INSTRUCTIONS FOR THE TASK = From the listing below, copy only the lines running from the line that contains "Figure 1. Flow" to the line that contains "Figure 11. DRG", both included.

RECORDS PROVIDED =
──────────
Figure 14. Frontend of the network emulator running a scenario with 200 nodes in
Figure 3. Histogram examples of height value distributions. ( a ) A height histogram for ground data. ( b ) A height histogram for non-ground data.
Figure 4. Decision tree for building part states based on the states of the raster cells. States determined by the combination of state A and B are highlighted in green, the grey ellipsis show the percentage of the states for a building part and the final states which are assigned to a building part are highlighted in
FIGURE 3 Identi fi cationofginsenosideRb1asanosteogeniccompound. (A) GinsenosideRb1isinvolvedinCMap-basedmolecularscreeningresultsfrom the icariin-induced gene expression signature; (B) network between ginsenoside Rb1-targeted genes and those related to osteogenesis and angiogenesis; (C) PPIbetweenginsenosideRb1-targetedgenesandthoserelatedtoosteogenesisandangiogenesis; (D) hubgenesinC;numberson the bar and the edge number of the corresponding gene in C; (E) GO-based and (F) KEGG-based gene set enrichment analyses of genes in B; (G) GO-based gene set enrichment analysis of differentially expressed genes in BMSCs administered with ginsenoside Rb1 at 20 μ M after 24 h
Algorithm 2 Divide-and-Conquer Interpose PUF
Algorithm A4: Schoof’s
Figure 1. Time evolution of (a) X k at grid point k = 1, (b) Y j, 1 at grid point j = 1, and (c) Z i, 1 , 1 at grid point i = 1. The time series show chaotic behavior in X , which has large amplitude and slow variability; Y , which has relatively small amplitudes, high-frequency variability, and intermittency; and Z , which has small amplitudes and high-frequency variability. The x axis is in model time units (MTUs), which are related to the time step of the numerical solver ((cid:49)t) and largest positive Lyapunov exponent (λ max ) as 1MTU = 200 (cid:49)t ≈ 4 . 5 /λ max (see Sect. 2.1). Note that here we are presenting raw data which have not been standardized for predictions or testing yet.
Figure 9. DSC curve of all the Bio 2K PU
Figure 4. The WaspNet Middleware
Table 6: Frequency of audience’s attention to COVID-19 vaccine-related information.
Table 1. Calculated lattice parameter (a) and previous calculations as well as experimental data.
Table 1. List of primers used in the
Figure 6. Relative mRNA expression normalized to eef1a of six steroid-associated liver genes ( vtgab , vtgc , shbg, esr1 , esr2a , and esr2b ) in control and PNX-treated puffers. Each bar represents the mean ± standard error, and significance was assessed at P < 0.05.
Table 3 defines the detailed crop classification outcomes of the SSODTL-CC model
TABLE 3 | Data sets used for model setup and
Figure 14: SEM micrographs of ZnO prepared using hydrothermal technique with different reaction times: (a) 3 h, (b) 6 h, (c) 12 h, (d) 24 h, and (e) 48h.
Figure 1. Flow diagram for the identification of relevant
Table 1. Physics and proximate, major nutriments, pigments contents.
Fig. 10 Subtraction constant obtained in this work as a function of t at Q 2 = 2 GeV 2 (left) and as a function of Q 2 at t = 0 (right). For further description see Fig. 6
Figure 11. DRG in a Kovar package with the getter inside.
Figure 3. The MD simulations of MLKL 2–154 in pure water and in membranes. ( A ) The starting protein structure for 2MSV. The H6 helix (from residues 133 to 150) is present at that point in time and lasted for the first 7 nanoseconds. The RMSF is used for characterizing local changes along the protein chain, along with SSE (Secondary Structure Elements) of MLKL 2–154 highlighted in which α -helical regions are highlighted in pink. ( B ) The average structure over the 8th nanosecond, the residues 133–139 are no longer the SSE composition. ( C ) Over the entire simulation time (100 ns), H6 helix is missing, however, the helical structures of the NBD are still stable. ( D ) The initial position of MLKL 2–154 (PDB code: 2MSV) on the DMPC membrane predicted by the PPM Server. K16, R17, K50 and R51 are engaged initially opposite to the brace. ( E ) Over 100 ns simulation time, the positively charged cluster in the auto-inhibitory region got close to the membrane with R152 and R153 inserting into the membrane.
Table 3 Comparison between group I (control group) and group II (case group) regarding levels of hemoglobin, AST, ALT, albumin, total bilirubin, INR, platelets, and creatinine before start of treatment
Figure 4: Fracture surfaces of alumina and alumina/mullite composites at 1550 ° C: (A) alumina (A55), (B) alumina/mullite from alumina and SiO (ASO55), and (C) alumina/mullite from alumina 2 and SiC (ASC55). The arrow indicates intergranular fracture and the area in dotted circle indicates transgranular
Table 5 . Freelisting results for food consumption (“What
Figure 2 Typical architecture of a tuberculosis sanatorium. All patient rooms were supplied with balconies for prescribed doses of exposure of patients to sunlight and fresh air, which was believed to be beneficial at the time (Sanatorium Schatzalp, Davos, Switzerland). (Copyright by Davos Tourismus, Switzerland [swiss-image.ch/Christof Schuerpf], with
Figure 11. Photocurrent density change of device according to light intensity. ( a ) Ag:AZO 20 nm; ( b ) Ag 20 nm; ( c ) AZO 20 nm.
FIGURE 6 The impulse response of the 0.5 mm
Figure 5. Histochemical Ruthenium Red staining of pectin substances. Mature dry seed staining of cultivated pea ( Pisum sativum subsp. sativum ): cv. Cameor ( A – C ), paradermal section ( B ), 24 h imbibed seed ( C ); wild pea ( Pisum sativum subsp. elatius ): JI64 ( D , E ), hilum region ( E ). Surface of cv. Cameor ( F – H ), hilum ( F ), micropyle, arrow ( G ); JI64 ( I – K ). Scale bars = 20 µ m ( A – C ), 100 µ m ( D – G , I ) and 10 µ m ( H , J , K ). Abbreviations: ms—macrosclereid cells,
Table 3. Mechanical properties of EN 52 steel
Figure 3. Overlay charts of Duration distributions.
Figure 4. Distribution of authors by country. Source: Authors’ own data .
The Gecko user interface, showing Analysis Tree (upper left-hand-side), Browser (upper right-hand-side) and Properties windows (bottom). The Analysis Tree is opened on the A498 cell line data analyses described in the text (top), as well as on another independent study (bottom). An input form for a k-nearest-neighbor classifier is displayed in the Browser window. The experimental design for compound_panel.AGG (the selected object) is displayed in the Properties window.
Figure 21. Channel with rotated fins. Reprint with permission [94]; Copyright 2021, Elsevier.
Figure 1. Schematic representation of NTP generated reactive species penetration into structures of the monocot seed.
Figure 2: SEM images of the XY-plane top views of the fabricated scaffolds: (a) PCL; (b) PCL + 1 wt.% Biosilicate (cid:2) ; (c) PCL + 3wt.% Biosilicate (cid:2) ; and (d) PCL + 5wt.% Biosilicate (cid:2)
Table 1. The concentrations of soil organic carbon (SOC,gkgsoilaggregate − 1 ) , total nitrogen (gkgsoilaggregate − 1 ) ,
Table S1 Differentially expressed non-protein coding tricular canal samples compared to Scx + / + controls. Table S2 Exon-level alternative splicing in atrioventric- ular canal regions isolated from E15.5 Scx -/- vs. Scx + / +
──────────
EXERCISE OUTPUT =
Figure 1. Flow diagram for the identification of relevant
Table 1. Physics and proximate, major nutriments, pigments contents.
Fig. 10 Subtraction constant obtained in this work as a function of t at Q 2 = 2 GeV 2 (left) and as a function of Q 2 at t = 0 (right). For further description see Fig. 6
Figure 11. DRG in a Kovar package with the getter inside.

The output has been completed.